TASK TO CARRY OUT » Output all of the material once more, so that every line matches the original exactly.

DATA SUPPLIED »
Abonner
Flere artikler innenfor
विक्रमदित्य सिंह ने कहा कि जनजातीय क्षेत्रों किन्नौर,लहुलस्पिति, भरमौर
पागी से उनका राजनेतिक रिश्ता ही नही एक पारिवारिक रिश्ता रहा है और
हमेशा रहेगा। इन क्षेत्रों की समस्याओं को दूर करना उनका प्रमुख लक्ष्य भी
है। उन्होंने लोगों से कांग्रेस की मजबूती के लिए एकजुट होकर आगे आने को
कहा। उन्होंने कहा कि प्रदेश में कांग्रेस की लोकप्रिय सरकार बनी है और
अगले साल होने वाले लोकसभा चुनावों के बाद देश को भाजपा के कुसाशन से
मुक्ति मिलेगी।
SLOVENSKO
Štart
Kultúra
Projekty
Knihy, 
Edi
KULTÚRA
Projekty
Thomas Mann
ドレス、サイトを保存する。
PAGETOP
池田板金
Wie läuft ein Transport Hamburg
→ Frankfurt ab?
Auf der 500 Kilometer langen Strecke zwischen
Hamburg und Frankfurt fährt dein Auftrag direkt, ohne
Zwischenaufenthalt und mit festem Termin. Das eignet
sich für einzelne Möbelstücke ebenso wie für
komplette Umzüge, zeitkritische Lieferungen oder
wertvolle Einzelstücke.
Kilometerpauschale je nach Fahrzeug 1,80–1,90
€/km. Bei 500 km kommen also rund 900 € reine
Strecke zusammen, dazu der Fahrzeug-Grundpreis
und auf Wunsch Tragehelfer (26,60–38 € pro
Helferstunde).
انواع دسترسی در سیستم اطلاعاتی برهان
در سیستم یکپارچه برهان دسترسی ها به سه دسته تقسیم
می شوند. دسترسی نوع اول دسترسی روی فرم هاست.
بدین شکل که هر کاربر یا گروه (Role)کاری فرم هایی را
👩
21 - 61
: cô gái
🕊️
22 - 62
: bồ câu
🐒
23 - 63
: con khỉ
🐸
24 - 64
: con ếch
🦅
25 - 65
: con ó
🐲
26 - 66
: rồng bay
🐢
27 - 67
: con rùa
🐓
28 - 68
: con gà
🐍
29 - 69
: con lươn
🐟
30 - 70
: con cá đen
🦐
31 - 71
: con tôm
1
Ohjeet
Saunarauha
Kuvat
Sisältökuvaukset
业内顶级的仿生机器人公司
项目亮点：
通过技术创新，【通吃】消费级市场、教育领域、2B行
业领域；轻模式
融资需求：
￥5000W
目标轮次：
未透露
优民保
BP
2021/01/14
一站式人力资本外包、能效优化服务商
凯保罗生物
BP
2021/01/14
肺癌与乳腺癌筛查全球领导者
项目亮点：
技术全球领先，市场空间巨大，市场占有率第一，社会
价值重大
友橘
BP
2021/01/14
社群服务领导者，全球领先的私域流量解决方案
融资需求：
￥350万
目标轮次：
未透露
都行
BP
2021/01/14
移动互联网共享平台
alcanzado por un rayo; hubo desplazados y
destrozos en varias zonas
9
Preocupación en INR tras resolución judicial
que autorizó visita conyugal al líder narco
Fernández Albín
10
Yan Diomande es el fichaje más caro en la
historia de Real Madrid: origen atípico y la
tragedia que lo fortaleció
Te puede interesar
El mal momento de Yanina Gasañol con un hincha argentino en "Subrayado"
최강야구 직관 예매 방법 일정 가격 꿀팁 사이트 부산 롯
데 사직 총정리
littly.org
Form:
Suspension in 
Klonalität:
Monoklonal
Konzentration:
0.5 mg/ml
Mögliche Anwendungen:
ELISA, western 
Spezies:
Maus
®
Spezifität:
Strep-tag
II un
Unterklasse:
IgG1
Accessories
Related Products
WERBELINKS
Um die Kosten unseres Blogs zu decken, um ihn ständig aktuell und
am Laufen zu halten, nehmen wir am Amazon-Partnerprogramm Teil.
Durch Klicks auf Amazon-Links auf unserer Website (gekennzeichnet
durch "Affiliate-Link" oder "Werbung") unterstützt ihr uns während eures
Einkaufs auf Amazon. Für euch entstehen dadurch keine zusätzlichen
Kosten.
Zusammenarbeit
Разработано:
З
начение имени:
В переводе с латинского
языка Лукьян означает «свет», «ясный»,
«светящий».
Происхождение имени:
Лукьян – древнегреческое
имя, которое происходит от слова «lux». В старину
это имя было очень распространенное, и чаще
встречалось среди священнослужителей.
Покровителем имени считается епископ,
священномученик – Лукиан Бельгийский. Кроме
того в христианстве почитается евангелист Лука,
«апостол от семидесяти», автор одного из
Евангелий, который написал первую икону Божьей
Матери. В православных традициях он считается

RESULT »
Abonner
Flere artikler innenfor
विक्रमदित्य सिंह ने कहा कि जनजातीय क्षेत्रों किन्नौर,लहुलस्पिति, भरमौर
पागी से उनका राजनेतिक रिश्ता ही नही एक पारिवारिक रिश्ता रहा है और
हमेशा रहेगा। इन क्षेत्रों की समस्याओं को दूर करना उनका प्रमुख लक्ष्य भी
है। उन्होंने लोगों से कांग्रेस की मजबूती के लिए एकजुट होकर आगे आने को
कहा। उन्होंने कहा कि प्रदेश में कांग्रेस की लोकप्रिय सरकार बनी है और
अगले साल होने वाले लोकसभा चुनावों के बाद देश को भाजपा के कुसाशन से
मुक्ति मिलेगी।
SLOVENSKO
Štart
Kultúra
Projekty
Knihy, 
Edi
KULTÚRA
Projekty
Thomas Mann
ドレス、サイトを保存する。
PAGETOP
池田板金
Wie läuft ein Transport Hamburg
→ Frankfurt ab?
Auf der 500 Kilometer langen Strecke zwischen
Hamburg und Frankfurt fährt dein Auftrag direkt, ohne
Zwischenaufenthalt und mit festem Termin. Das eignet
sich für einzelne Möbelstücke ebenso wie für
komplette Umzüge, zeitkritische Lieferungen oder
wertvolle Einzelstücke.
Kilometerpauschale je nach Fahrzeug 1,80–1,90
€/km. Bei 500 km kommen also rund 900 € reine
Strecke zusammen, dazu der Fahrzeug-Grundpreis
und auf Wunsch Tragehelfer (26,60–38 € pro
Helferstunde).
انواع دسترسی در سیستم اطلاعاتی برهان
در سیستم یکپارچه برهان دسترسی ها به سه دسته تقسیم
می شوند. دسترسی نوع اول دسترسی روی فرم هاست.
بدین شکل که هر کاربر یا گروه (Role)کاری فرم هایی را
👩
21 - 61
: cô gái
🕊️
22 - 62
: bồ câu
🐒
23 - 63
: con khỉ
🐸
24 - 64
: con ếch
🦅
25 - 65
: con ó
🐲
26 - 66
: rồng bay
🐢
27 - 67
: con rùa
🐓
28 - 68
: con gà
🐍
29 - 69
: con lươn
🐟
30 - 70
: con cá đen
🦐
31 - 71
: con tôm
1
Ohjeet
Saunarauha
Kuvat
Sisältökuvaukset
业内顶级的仿生机器人公司
项目亮点：
通过技术创新，【通吃】消费级市场、教育领域、2B行
业领域；轻模式
融资需求：
￥5000W
目标轮次：
未透露
优民保
BP
2021/01/14
一站式人力资本外包、能效优化服务商
凯保罗生物
BP
2021/01/14
肺癌与乳腺癌筛查全球领导者
项目亮点：
技术全球领先，市场空间巨大，市场占有率第一，社会
价值重大
友橘
BP
2021/01/14
社群服务领导者，全球领先的私域流量解决方案
融资需求：
￥350万
目标轮次：
未透露
都行
BP
2021/01/14
移动互联网共享平台
alcanzado por un rayo; hubo desplazados y
destrozos en varias zonas
9
Preocupación en INR tras resolución judicial
que autorizó visita conyugal al líder narco
Fernández Albín
10
Yan Diomande es el fichaje más caro en la
historia de Real Madrid: origen atípico y la
tragedia que lo fortaleció
Te puede interesar
El mal momento de Yanina Gasañol con un hincha argentino en "Subrayado"
최강야구 직관 예매 방법 일정 가격 꿀팁 사이트 부산 롯
데 사직 총정리
littly.org
Form:
Suspension in 
Klonalität:
Monoklonal
Konzentration:
0.5 mg/ml
Mögliche Anwendungen:
ELISA, western 
Spezies:
Maus
®
Spezifität:
Strep-tag
II un
Unterklasse:
IgG1
Accessories
Related Products
WERBELINKS
Um die Kosten unseres Blogs zu decken, um ihn ständig aktuell und
am Laufen zu halten, nehmen wir am Amazon-Partnerprogramm Teil.
Durch Klicks auf Amazon-Links auf unserer Website (gekennzeichnet
durch "Affiliate-Link" oder "Werbung") unterstützt ihr uns während eures
Einkaufs auf Amazon. Für euch entstehen dadurch keine zusätzlichen
Kosten.
Zusammenarbeit
Разработано:
З
начение имени:
В переводе с латинского
языка Лукьян означает «свет», «ясный»,
«светящий».
Происхождение имени:
Лукьян – древнегреческое
имя, которое происходит от слова «lux». В старину
это имя было очень распространенное, и чаще
встречалось среди священнослужителей.
Покровителем имени считается епископ,
священномученик – Лукиан Бельгийский. Кроме
того в христианстве почитается евангелист Лука,
«апостол от семидесяти», автор одного из
Евангелий, который написал первую икону Божьей
Матери. В православных традициях он считается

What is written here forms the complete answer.